Digital Monitor for Oil/Temperature

Apr 25, 2024
667
Fuji 32 Bellingham
My Universal M-35B engine has an oil pressure sender, OP switch, temperature sender, and temperature switch. The switches are wired to an analog alarm buzzer, and the senders are wired to analog instruments. Pretty straightforward.

I want to pick up the analog signals and monitor them in a digital dashboard, which I will design/build.

As it happens, I am also getting a weird phantom tweeting from my alarm that comes on occasionally, for few seconds, then goes away. It is just a faint tweeting - like from a loose wire vibrating - not a full blown alarm sound. But, it is defintely coming from the OP/temperature alarm buzzer. It never does it long enough for me to track down. So, even though I suspect one of the switches is bad (the oil pressure or temperature), I don't know which one. I guess I could just replace both of them.

But, it occurs to me that my monitoring system would also help me diagnose. It would tell me which switch is complaining or, it would prove that it was never a switch problem. My intuition for the switches is to just use opto-isolators and monitor the fault condition when the switches go to ground. Easy peesy.

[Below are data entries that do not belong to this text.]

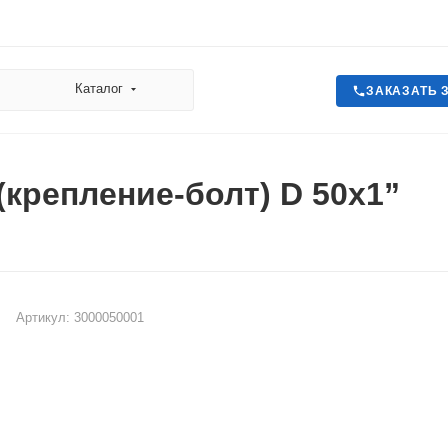
Каталог
ЗАКАЗАТЬ 
(крепление-болт) D 50x1”
Артикул:
3000050001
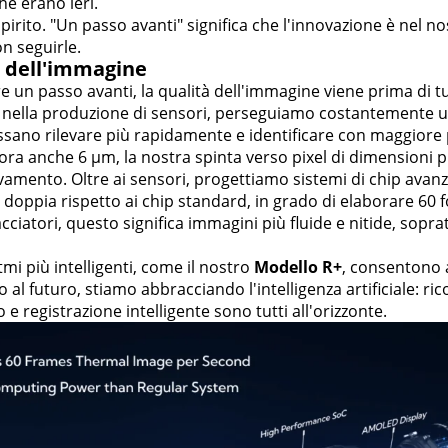
e erano ieri.
irito. "Un passo avanti" significa che l'innovazione è nel nos
on seguirle.
à dell'immagine
e un passo avanti, la qualità dell'immagine viene prima di t
 e nella produzione di sensori, perseguiamo costantemente u
ssano rilevare più rapidamente e identificare con maggiore 
a anche 6 µm, la nostra spinta verso pixel di dimensioni più
vamento. Oltre ai sensori, progettiamo sistemi di chip avan
doppia rispetto ai chip standard, in grado di elaborare 60
cciatori, questo significa immagini più fluide e nitide, sop
mi più intelligenti, come il nostro
Modello R+
, consentono a
 al futuro, stiamo abbracciando l'intelligenza artificiale:
 e registrazione intelligente sono tutti all'orizzonte.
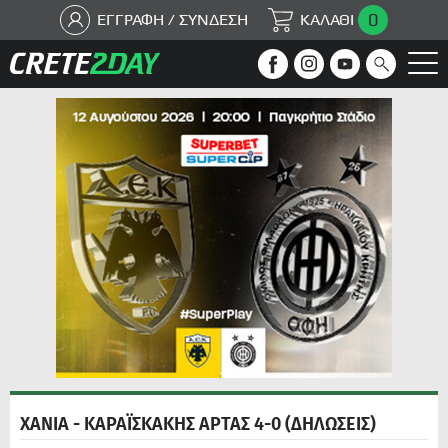
0
ΕΓΓΡΑΦΗ / ΣΥΝΔΕΣΗ
ΚΑΛΑΘΙ
ΧΑΝΙΑ - ΚΑΡΑΪΣΚΑΚΗΣ ΑΡΤΑΣ 4-0 (ΔΗΛΩΣΕΙΣ)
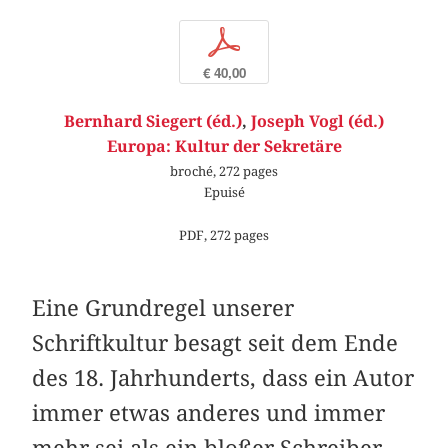
p
€ 40,00
Bernhard Siegert (éd.)
,
Joseph Vogl (éd.)
Europa: Kultur der Sekretäre
broché, 272 pages
Epuisé
PDF, 272 pages
Eine Grundregel unserer
Schriftkultur besagt seit dem Ende
des 18. Jahrhunderts, dass ein Autor
immer etwas anderes und immer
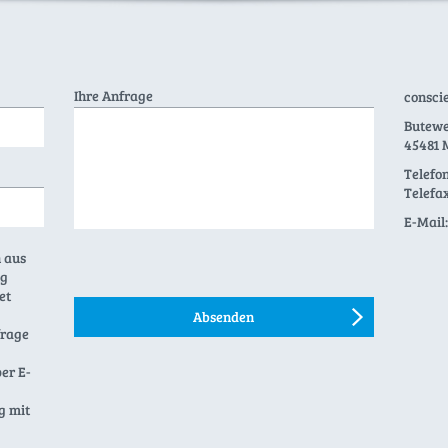
Ihre Anfrage
consci
Butewe
45481 
Telefon
Telefax
E-Mail:
 aus
ng
et
frage
per E-
g mit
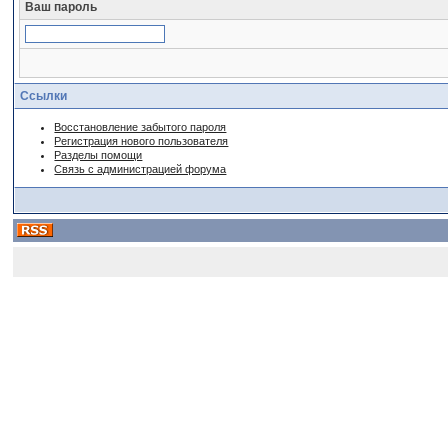
Ваш пароль
Ссылки
Восстановление забытого пароля
Регистрация нового пользователя
Разделы помощи
Связь с администрацией форума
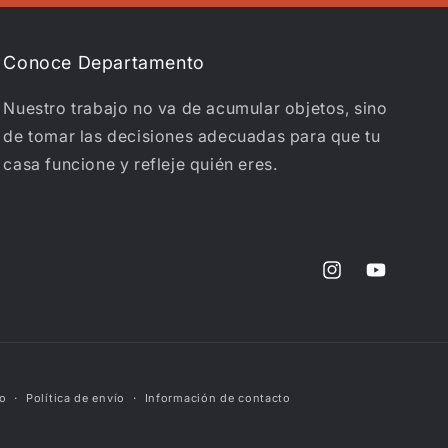
Conoce Departamento
Nuestro trabajo no va de acumular objetos, sino
de tomar las decisiones adecuadas para que tu
casa funcione y refleje quién eres.
Instagram
YouTube
io
Política de envío
Información de contacto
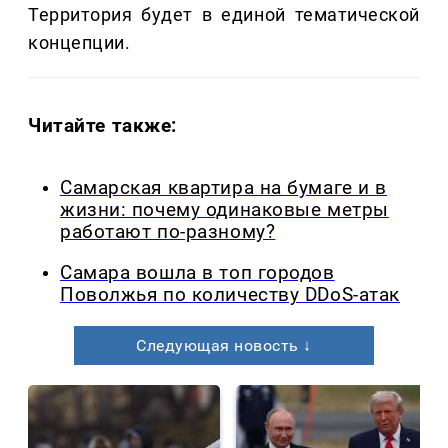
Территория будет в единой тематической
концепции.
Читайте также:
Самарская квартира на бумаге и в
жизни: почему одинаковые метры
работают по-разному?
Самара вошла в топ городов
Поволжья по количеству DDoS-атак
Следующая новость ↓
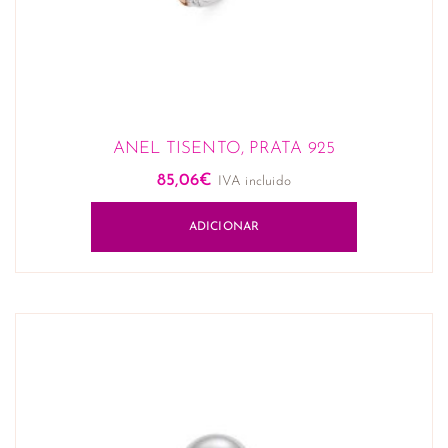
ANEL TISENTO, PRATA 925
85,06
€
IVA incluido
ADICIONAR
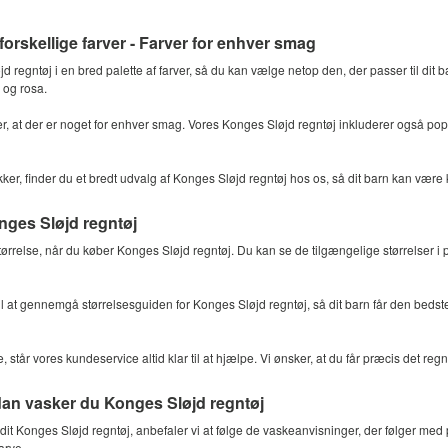
forskellige farver - Farver for enhver smag
 regntøj i en bred palette af farver, så du kan vælge netop den, der passer til dit b
 og rosa.
der, at der er noget for enhver smag. Vores Konges Sløjd regntøj inkluderer også
er, finder du et bredt udvalg af Konges Sløjd regntøj hos os, så dit barn kan være kl
nges Sløjd regntøj
e størrelse, når du køber Konges Sløjd regntøj. Du kan se de tilgængelige størrelser
 til at gennemgå størrelsesguiden for Konges Sløjd regntøj, så dit barn får den bedste
 står vores kundeservice altid klar til at hjælpe. Vi ønsker, at du får præcis det regnt
an vasker du Konges Sløjd regntøj
dit Konges Sløjd regntøj, anbefaler vi at følge de vaskeanvisninger, der følger med
arve.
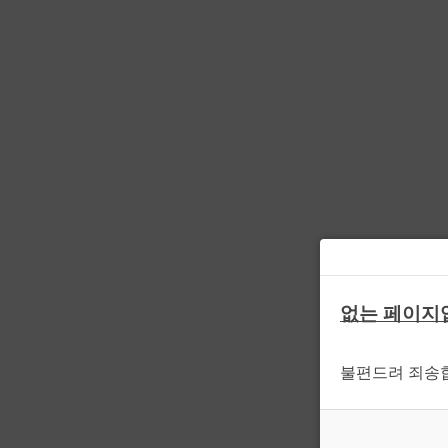
없는 페이지
불편드려 죄송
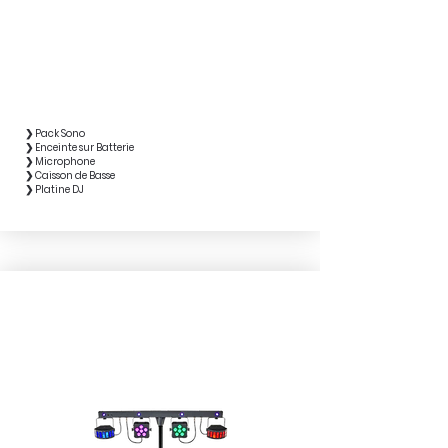
❯ Pack Sono
❯ Enceinte sur Batterie
❯ Microphone
❯ Caisson de Basse
❯ Platine DJ
ÉCLAIRAGE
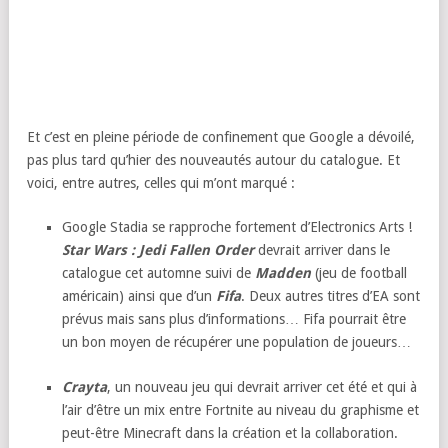
Et c’est en pleine période de confinement que Google a dévoilé,
pas plus tard qu’hier des nouveautés autour du catalogue. Et
voici, entre autres, celles qui m’ont marqué :
Google Stadia se rapproche fortement d’Electronics Arts !
Star Wars : Jedi Fallen Order
devrait arriver dans le
catalogue cet automne suivi de
Madden
(jeu de football
américain) ainsi que d’un
Fifa
. Deux autres titres d’EA sont
prévus mais sans plus d’informations… Fifa pourrait être
un bon moyen de récupérer une population de joueurs…
Crayta
, un nouveau jeu qui devrait arriver cet été et qui à
l’air d’être un mix entre Fortnite au niveau du graphisme et
peut-être Minecraft dans la création et la collaboration.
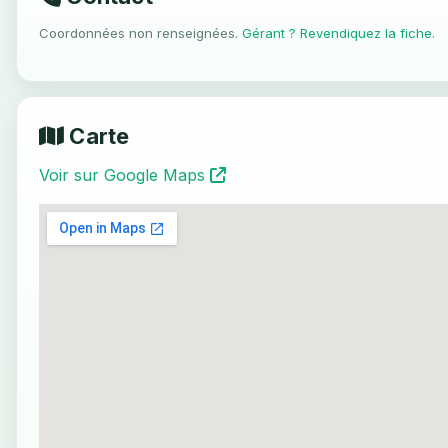
Coordonnées non renseignées.
Gérant ? Revendiquez la fiche
.
Carte
Voir sur Google Maps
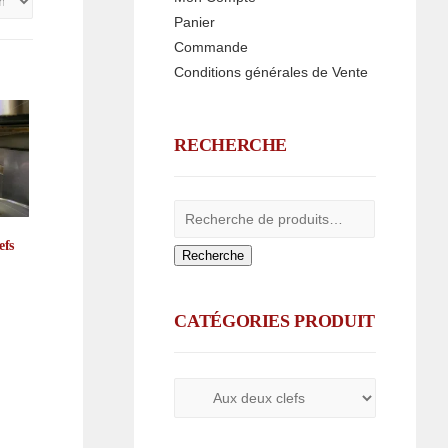
Panier
Commande
Conditions générales de Vente
RECHERCHE
efs
Recherche
CATÉGORIES PRODUIT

Is there already of an off-the-shelf component that does this that would be safely isolates this signal from a 3.3v or 5v digital pin, like on an Arduino? Or, do I just bake my own?
 
Jan 7, 2011
5,742
Oday 322 East Chicago, IN
This guy has done a lot of creative stuff with a raspberry pi and low-cost sensors. Often his “gauges” are not the most accurate, but close enough for the intended purpose.

The one issue is that he uses HomeAssistant as the operating system on the Pi. I suppose it could be done in python or something.


Greg
 
Apr 25, 2024
667
Fuji 32 Bellingham
I'm really just looking to the actual interface to the signal wire - the piece that detects the switch closing and safely isolates that from a 5v or 3.3v pin. I can make my own with an opto-isolator and resistor, but I figured that tiny bit of hardware must exist somewhere. There are actually several places I want to detect the state of a 12VDC circuit as a high or low state on a 3.3V pin.